Diego tumbled to the deck as the membranous airlock shuttered closed behind him. Beneath him the ground felt loamy, pliant. Katja helped him up as the charges detonated with a dull thunk, parting the docking mounts and hopefully setting the arc free.
“That’s better, isn’t it,” Katja said, arms around the adjustable cuirass section of his suit. She let her arms fall, goofy smile still splayed across her face.
Diego wished there was a viewport, something to confirm separation and to look finally upon the celestial firmament as Murmask-13 twisted away. Instead, cloying actinic light played across shimmering obsidian black bulkheads that phosphoresced softly. Diego touched the surface – solid and febrile like haematite, half expecting it to ripple beneath his fingertips. Disappointed his touch bore no consequence to the iridescent undercurrent within.
“At least the atmosphere is breathable,” he sighed, taking a half-step back from Katja. The glowing sclera and dark irises of her eyes bored intensely into him.

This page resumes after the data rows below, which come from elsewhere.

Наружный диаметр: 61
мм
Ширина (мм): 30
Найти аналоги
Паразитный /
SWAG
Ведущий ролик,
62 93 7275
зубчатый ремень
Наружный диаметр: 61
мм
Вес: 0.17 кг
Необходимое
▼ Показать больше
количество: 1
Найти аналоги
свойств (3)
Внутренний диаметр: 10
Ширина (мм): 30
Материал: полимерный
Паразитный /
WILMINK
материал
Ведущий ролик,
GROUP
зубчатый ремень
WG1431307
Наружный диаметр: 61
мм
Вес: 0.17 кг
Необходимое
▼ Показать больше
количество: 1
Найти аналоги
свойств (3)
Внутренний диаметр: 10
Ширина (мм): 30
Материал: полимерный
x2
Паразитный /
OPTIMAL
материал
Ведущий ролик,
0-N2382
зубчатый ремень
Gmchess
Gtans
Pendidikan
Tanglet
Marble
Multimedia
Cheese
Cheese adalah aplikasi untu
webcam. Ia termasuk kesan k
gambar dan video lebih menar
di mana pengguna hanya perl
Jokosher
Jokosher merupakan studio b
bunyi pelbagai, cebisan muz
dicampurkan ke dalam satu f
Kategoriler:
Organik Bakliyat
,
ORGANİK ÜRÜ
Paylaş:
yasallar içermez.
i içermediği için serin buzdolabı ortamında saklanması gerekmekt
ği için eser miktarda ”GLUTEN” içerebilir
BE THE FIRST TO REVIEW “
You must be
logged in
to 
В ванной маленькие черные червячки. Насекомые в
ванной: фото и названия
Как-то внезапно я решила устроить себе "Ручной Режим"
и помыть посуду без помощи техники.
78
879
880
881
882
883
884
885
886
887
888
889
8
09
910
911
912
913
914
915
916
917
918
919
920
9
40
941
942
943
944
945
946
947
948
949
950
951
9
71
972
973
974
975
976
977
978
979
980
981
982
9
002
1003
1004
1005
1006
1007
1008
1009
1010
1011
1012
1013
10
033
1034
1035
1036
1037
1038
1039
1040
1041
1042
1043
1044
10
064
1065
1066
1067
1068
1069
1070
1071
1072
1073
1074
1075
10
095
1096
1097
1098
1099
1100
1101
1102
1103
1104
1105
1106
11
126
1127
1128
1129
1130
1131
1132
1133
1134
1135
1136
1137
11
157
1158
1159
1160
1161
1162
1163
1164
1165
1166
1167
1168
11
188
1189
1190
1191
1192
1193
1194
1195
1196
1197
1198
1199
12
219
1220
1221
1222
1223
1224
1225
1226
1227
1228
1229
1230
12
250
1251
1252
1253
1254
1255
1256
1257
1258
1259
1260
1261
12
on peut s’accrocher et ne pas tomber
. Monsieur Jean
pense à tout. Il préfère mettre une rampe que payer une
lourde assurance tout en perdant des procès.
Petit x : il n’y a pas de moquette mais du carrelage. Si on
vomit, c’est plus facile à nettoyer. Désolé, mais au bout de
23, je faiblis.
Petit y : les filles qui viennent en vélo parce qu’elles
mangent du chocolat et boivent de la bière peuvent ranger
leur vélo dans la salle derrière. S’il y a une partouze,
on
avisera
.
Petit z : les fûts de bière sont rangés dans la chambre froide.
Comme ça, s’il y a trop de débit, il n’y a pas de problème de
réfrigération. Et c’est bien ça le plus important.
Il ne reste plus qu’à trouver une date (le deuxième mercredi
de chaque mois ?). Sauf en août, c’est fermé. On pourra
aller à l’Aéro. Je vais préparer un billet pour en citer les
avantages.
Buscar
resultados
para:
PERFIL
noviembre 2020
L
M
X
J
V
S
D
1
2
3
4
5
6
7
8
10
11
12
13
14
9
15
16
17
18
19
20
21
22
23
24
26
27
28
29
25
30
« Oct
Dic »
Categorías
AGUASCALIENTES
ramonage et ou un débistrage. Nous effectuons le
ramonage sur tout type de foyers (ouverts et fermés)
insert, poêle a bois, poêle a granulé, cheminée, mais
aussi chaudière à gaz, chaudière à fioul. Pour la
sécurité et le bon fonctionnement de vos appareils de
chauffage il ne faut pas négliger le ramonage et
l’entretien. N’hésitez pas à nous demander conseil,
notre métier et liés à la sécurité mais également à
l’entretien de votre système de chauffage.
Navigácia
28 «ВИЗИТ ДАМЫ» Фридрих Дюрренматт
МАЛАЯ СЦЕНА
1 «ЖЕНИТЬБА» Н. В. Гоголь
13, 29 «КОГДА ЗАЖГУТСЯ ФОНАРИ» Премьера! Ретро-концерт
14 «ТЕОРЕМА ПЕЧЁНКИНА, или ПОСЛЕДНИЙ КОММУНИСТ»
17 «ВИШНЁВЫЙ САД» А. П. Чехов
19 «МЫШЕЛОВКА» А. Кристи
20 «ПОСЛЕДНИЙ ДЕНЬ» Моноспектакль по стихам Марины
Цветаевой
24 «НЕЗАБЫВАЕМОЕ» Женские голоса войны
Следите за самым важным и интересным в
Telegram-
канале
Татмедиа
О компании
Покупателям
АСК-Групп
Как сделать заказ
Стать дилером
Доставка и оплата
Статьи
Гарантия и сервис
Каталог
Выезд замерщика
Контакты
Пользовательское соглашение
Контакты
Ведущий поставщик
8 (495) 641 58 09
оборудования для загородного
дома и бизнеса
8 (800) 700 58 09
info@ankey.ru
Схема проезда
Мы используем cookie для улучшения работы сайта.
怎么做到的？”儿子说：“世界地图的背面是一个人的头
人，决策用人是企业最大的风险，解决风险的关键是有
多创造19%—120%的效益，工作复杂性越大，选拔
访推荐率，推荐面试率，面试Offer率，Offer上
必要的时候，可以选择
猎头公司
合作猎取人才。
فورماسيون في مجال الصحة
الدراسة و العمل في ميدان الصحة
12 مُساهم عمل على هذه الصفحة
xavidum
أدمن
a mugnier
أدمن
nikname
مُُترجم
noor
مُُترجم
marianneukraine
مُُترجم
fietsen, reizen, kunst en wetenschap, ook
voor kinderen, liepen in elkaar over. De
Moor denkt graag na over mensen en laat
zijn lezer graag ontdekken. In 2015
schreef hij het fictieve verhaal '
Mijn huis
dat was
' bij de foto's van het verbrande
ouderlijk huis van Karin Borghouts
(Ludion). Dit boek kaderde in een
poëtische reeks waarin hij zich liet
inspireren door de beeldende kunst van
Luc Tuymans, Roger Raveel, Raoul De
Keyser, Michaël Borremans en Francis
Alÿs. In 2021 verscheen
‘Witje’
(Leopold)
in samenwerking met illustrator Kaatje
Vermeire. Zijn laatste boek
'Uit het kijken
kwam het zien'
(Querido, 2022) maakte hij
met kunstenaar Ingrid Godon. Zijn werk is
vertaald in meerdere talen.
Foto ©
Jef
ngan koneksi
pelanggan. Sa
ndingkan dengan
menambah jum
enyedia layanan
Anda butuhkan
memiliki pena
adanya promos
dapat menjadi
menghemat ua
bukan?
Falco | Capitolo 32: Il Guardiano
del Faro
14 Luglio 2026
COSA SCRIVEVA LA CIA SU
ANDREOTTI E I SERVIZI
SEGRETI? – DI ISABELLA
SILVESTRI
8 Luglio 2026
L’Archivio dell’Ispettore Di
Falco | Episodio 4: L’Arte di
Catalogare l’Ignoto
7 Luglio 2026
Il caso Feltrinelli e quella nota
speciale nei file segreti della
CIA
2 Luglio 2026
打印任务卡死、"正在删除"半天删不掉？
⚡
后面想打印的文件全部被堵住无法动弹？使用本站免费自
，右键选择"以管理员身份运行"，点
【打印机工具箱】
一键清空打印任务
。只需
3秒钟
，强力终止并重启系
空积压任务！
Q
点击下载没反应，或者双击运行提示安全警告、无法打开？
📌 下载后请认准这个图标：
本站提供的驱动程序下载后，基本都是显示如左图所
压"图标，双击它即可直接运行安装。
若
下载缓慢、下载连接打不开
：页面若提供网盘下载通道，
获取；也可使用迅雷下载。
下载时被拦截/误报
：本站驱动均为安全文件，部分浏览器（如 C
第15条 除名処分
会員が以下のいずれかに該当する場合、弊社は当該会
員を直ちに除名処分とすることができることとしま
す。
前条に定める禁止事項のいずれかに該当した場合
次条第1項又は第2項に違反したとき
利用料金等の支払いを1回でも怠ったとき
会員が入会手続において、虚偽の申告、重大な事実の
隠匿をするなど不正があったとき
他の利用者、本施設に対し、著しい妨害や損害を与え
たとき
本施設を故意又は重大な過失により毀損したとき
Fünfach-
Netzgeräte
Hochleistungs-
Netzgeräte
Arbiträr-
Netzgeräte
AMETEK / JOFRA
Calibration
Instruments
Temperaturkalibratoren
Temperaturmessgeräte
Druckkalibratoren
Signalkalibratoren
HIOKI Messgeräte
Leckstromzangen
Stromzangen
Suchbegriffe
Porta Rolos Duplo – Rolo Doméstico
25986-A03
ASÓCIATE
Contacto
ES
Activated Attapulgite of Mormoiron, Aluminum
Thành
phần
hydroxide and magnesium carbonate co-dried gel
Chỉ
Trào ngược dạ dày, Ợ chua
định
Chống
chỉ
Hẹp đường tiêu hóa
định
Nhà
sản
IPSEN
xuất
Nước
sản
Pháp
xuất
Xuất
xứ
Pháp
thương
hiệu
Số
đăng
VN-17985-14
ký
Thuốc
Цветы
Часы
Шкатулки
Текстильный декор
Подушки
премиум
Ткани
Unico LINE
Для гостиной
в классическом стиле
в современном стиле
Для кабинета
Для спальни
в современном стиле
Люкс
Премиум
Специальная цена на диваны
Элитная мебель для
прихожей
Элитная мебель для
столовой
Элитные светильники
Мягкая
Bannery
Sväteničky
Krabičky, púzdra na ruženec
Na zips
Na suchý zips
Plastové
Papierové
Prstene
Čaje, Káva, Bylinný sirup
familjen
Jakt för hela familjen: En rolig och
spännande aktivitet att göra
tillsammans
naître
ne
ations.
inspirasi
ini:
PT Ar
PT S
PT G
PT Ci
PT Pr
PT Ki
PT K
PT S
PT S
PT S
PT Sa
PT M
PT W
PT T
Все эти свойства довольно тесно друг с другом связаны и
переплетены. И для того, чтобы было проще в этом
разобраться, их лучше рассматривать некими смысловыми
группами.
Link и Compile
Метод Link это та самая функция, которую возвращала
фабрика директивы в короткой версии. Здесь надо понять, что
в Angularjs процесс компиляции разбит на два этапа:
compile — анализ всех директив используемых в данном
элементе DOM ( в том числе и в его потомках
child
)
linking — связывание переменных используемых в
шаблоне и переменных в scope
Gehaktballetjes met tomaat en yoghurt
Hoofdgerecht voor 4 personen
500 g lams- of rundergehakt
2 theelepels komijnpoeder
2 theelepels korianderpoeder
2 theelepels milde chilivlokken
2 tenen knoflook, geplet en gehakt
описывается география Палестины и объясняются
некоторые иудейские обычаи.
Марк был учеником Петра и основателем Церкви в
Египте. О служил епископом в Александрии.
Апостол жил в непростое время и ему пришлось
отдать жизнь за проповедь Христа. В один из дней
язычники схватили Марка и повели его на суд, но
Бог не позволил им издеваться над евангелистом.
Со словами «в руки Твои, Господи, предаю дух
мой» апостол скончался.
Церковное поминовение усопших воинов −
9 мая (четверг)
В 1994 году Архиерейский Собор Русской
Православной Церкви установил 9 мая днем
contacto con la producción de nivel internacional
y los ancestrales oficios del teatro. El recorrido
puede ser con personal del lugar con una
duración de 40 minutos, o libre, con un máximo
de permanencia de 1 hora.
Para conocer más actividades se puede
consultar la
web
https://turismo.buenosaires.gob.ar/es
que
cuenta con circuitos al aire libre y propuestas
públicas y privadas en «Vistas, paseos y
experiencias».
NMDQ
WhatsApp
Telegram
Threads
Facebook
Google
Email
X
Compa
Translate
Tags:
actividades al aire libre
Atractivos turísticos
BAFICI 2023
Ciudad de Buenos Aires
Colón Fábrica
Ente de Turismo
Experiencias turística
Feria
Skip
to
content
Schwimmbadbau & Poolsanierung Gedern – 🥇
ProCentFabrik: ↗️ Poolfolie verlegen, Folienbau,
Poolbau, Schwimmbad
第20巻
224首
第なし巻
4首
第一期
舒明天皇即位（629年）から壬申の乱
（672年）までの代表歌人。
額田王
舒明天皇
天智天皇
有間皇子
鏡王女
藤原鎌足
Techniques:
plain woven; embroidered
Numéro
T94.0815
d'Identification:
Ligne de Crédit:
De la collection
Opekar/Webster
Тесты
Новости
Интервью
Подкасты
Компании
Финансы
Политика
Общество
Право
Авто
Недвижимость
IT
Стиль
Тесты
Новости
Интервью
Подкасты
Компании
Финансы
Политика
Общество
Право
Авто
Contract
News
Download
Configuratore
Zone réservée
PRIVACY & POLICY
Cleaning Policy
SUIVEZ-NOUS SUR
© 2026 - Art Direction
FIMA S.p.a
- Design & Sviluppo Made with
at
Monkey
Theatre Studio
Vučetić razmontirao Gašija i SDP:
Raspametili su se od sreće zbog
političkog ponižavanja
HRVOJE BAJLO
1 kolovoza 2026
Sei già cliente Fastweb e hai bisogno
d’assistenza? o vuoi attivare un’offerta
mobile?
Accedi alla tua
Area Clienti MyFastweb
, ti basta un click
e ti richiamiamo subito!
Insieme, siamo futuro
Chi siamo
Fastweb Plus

The atmosphere was not only breathable, it was pleasant, controlled. Perfect, in fact. Gravity was at a stable G and the climate comfortably warm. He’d forgotten what fresh, untainted oxygen felt like as he filled his lungs, detoxifying them. Diego allowed himself a moment to rest the joints in his body, tense hours and eddying gravitational loads had compressed and hyperextended every articulating structure in his body to breaking point. He could feel the pernicious aches salve within the bespoke environment. Fake and synthesised.